February in Vegas―Leap-Less and Lean

The absence of a February 29 and a smaller convention calendar combined to drive visitation to Las Vegas to its first year-on-year decline since October―a 5.5 percent drop, the steepest since the recession. Gaming revenue followed suit, down 5 percent on the Strip and 4.5 percent statewide.

February saw fewer tourists come to Las Vegas than the year before? and that hasn’t happened since last fall.

The Las Vegas Convention and Visitors Authority reported declines in nearly every statistical visitation category, with visitor volume in Southern Nevada down 5.5 percent to 3.1 million people. It was the first year-over-year decline since October and the steepest drop since a 6.3 percent drop in June 2009.

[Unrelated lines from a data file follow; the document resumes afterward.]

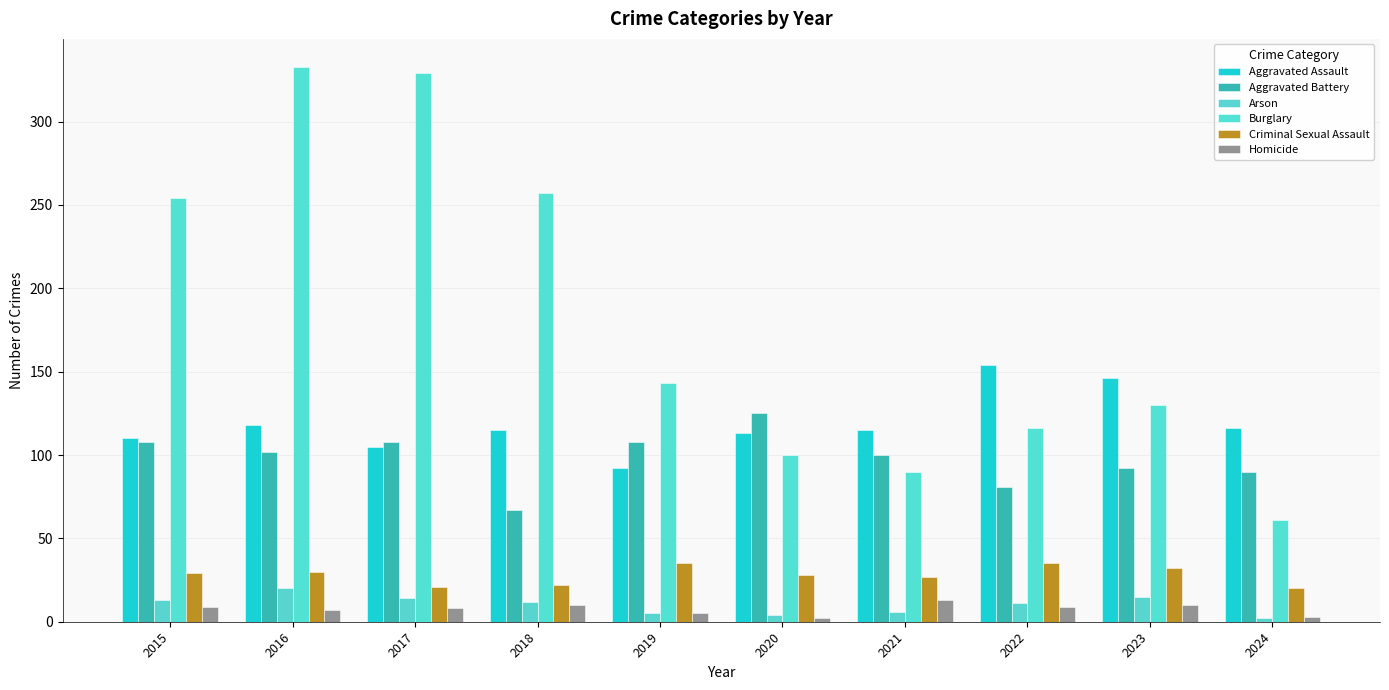

Is it true that Arson equals 7 at 2016?

False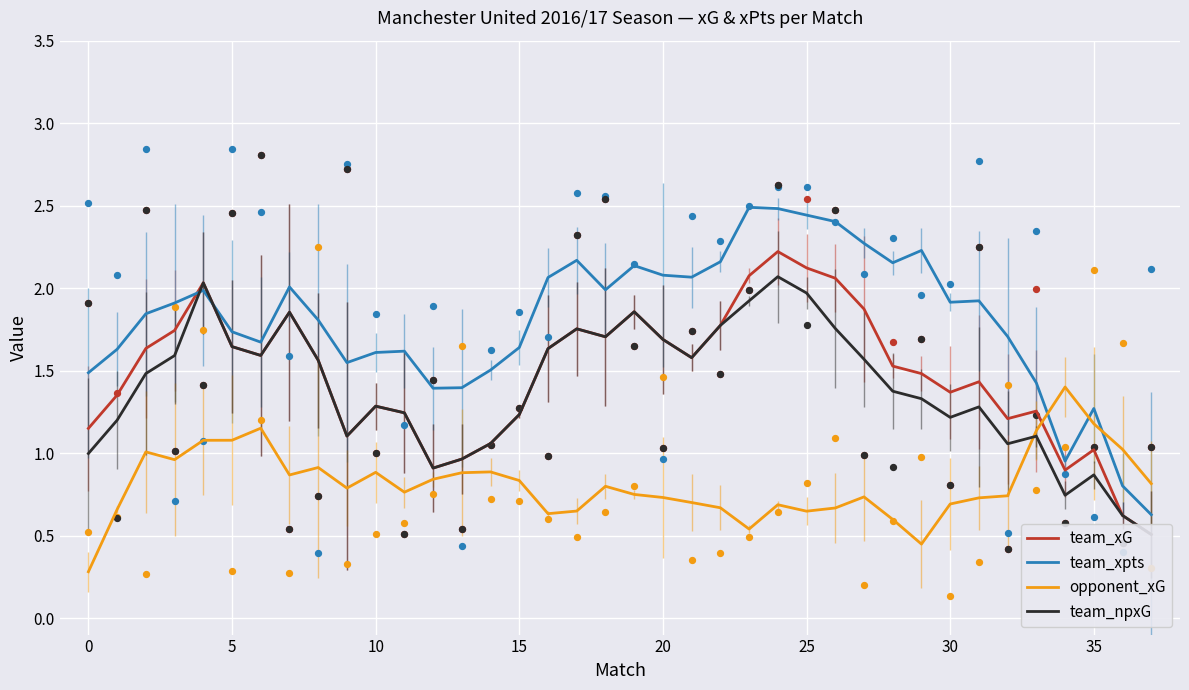

Is the value of opponent_xG at 34 greater than the value of team_npxG at 14?

Yes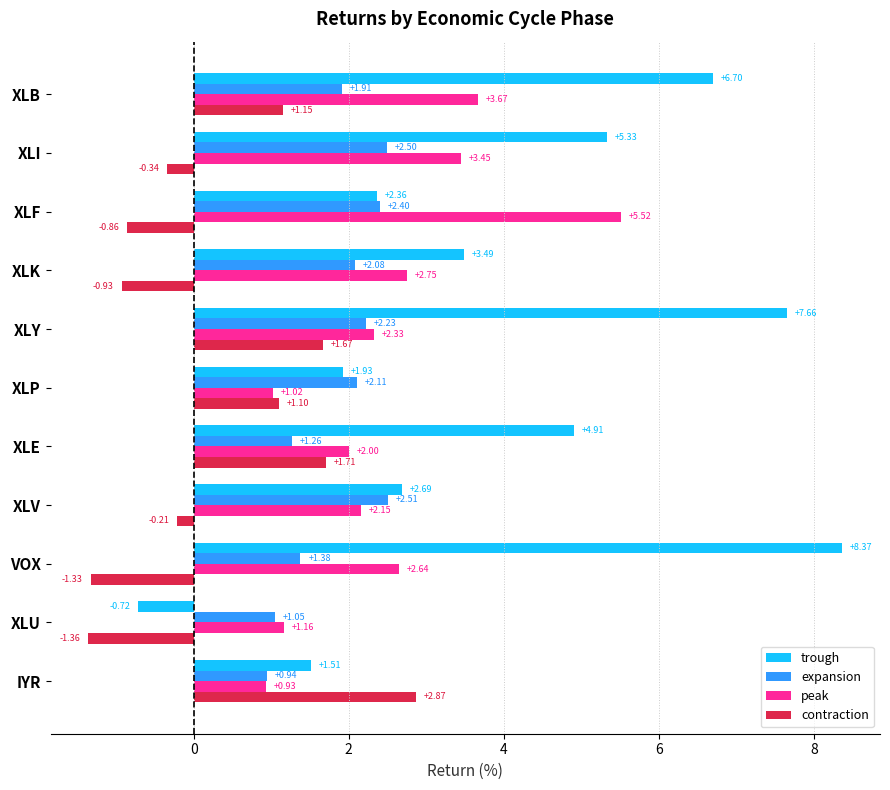

What is the sum of the trough values at VOX and IYR?

9.9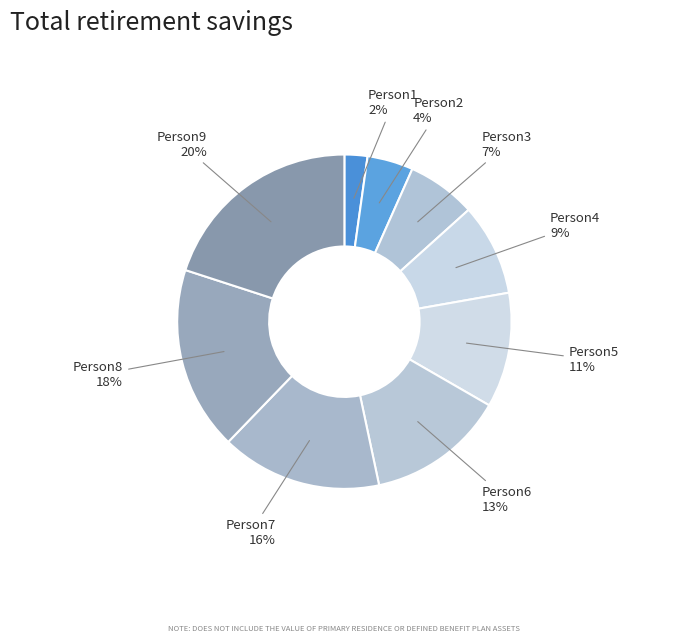

Rank the categories by value from highest to lowest.

Person9, Person8, Person7, Person6, Person5, Person4, Person3, Person2, Person1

The comparison isn’t entirely fair, though, as 2016 was a leap year, meaning February had an extra day that wasn’t on the 2017 calendar. It didn’t help either that the number of conventions and meetings was down 23.1 percent to 1,797 for the month.

Not surprisingly, Las Vegas saw year-on-year dips in occupancy, average daily room rates and revenue per available room.

Citywide occupancy fell 1.7 percentage points to 85.5 percent for the month and ADR dropped 2.5 percent to $118.66 a night. Strip room rates were off 2.8 percent to $127.75. Downtown fell 7.9 percent to $57.51.

Gaming revenue also felt the absence of the extra day in February. The total statewide of $945.6 million was down 4.5 percent from February 2016, according to figures compiled by the Nevada Gaming Control Board.

Clark County was down 4.3 percent to $825.9 million. The Las Vegas Strip was off 5 percent to $541.9 million.

Downtown Las Vegas held its own, however. Win stayed in positive territory in February, up 2.2 percent to $51.7 million.